Правда, он рассчитывал, что теперь у него есть время, чтобы узнать абсолютно все.
Так и хотелось сказать что-то такое, вроде «Мы наверстаем упущенное» или «Я больше ничего не забуду», или даже гораздо более опасные слова, но Линь Шу ограничился простым:
— Цзинъянь!.. — и вышло со стоном, чуть ли не скрипом, и очень громко. В его голосе давно не было такой силы, точнее, только на Цзина он ее и расходовал.
Цзин шепнул ему в губы:
— Хватит… думать.
Линь Шу хотел возмутиться, что он стратег и это его обязанность — думать. Но в нынешнем деле все решения давно были приняты. Он судорожно раскрыл рот, втягивая воздух, принялся следить за своим дыханием. Цзинъянь смотрел ему в глаза, на него всего, по обыкновению пристально, но со светом в глазах, как будто его только что озарила очень важная мысль.

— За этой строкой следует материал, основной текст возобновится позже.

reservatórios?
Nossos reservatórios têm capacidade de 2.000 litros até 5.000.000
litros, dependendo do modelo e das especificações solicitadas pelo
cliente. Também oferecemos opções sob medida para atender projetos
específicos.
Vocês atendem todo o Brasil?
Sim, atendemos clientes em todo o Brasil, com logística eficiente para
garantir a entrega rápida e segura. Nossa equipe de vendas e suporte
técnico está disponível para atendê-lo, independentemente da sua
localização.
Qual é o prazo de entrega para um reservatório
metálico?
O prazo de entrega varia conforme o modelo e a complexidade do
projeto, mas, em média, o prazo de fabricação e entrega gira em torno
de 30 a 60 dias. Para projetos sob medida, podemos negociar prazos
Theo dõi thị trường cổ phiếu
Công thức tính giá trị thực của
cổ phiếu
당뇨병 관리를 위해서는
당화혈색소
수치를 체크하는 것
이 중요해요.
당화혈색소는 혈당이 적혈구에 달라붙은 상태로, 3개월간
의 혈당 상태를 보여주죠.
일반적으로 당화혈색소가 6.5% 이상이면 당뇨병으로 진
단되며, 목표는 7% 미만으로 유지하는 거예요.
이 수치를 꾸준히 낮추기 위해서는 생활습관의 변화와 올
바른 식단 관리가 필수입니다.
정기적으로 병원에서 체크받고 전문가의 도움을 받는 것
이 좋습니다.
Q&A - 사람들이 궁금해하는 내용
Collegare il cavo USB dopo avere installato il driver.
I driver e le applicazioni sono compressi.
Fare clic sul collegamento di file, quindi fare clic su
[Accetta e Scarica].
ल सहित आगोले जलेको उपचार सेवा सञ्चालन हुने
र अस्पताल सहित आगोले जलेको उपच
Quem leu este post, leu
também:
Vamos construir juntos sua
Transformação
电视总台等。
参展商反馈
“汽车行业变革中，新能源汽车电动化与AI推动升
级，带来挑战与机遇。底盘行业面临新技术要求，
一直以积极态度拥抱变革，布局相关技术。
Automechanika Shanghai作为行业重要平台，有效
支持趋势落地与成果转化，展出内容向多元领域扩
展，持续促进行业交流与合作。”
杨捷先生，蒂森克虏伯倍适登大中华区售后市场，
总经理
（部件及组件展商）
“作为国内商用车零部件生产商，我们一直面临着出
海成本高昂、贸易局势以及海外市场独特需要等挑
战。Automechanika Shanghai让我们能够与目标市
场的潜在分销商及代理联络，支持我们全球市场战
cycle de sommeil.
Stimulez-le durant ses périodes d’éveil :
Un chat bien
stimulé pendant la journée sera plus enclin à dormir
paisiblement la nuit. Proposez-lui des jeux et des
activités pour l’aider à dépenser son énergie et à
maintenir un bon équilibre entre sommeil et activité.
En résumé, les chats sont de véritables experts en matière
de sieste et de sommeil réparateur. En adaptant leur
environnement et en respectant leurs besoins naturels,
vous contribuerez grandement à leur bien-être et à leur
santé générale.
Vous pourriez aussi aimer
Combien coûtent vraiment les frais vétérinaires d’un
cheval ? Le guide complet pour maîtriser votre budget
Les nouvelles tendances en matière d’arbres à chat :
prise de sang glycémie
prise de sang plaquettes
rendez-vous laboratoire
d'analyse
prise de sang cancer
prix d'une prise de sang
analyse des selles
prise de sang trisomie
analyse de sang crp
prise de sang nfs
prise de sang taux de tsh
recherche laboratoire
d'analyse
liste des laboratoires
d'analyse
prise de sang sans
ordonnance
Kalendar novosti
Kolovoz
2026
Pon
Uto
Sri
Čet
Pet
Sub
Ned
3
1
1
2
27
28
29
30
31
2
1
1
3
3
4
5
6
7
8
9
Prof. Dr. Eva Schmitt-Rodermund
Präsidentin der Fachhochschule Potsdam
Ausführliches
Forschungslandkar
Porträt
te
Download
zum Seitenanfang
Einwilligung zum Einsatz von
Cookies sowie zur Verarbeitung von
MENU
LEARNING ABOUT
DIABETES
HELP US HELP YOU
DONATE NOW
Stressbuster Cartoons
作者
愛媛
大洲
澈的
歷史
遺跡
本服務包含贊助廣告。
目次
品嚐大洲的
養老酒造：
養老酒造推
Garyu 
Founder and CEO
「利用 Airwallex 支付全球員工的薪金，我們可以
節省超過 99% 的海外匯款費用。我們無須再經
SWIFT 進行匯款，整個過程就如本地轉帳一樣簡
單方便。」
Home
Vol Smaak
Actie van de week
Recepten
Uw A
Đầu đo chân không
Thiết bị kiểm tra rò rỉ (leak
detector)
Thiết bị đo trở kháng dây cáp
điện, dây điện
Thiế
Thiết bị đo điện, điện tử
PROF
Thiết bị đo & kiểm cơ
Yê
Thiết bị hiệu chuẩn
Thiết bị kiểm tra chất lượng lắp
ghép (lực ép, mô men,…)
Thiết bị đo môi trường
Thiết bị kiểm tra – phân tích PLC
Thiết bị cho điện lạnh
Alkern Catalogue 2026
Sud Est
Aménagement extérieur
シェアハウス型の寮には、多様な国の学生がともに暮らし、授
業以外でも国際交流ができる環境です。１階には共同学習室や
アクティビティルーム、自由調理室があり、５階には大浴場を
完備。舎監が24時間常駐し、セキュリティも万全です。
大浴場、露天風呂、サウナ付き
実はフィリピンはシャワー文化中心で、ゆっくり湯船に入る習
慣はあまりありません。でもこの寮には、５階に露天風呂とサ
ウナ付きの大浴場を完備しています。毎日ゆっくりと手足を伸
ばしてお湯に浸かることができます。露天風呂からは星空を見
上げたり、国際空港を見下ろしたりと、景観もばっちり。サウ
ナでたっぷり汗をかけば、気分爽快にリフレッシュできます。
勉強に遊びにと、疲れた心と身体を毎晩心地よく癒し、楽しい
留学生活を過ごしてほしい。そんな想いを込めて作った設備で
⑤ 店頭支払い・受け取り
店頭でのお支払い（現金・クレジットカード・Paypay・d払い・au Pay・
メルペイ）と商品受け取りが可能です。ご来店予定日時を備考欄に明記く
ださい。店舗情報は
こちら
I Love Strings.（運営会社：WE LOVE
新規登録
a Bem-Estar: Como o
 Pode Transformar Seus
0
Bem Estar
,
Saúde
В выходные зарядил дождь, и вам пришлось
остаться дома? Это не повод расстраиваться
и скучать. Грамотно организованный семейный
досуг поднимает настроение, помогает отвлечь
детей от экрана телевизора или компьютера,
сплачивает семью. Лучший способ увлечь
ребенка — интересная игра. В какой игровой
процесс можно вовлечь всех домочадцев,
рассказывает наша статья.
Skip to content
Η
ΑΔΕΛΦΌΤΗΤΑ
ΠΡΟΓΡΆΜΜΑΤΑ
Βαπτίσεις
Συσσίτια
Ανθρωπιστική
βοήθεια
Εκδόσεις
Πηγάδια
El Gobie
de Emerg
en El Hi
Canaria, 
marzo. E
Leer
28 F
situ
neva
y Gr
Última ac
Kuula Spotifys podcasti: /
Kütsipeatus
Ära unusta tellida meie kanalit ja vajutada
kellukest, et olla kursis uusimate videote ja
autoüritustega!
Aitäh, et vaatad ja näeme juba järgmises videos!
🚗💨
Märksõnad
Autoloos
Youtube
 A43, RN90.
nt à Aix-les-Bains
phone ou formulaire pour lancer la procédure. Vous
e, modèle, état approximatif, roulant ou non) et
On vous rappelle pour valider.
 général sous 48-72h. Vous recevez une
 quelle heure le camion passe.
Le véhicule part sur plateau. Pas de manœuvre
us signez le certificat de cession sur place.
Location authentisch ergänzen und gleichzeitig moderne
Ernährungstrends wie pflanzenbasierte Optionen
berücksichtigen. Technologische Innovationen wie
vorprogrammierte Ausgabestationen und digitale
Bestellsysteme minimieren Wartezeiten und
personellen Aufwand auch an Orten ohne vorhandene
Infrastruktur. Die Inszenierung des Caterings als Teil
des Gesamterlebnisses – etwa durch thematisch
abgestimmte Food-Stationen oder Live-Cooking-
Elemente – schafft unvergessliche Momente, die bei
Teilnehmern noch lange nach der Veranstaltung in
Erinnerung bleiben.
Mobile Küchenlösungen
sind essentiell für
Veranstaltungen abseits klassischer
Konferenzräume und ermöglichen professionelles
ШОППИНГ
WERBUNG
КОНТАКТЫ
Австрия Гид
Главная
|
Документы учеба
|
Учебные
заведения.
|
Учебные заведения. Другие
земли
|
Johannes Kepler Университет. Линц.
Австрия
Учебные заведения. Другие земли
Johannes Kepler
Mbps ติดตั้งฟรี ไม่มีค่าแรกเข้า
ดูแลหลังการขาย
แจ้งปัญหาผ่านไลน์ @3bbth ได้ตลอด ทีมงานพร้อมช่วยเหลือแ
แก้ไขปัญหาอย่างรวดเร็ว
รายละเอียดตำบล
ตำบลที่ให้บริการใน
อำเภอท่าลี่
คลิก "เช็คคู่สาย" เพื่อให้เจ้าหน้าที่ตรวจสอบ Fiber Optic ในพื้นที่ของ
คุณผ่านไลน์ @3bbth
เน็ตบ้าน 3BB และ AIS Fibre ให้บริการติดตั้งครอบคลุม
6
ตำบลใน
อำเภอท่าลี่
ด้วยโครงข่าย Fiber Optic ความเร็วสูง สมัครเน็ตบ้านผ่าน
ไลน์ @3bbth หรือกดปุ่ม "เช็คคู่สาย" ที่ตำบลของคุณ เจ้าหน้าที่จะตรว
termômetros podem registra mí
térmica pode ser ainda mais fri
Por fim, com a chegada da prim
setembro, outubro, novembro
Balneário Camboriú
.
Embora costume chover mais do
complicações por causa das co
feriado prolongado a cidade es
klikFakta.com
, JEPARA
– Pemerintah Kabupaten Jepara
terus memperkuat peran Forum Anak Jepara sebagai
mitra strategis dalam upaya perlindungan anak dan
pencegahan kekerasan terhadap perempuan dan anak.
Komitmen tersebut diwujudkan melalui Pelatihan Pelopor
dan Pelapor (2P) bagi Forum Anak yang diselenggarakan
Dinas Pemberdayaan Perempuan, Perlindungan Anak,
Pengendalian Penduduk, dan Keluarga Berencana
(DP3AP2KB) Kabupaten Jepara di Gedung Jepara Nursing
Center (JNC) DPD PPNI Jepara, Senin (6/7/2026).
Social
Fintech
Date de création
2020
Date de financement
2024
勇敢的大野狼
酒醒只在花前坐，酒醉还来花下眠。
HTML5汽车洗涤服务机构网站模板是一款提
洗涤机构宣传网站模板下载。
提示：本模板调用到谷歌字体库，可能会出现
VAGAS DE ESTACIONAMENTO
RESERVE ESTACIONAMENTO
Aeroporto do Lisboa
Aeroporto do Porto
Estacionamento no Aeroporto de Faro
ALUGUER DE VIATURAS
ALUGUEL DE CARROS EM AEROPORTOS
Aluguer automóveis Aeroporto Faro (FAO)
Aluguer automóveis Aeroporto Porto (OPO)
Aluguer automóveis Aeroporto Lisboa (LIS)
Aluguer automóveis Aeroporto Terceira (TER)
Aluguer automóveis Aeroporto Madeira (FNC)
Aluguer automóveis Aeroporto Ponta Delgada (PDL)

Линь Шу не знал, какая, но был уверен, что сам уже давно в курсе.
По телу прошлась судорога, и он на мгновение испугался, почувствовал, что падает-падает-падает, но это был полет, открывающий второе дыхание и лишающий дара речи. Он был на вершине мира, для разнообразия — за счет чужих действий.
Цзинъянь пробормотал ему на ухо что-то шипяще-ласковое, дрожа, и прижался всем телом. Стало еще горячее, приятнее и — тяжелее.
Линь Шу слабо потрогал его за бок, и Цзинъянь со вздохом перекатился, лег рядом.
Линь Шу попытался перевернуться к нему, но это оказалось тяжелее, чем он думал: тело не слушалось. Он весь подобрался и рывком завалился на бок.
Что-то снова хрустнуло, но теперь ему было все равно.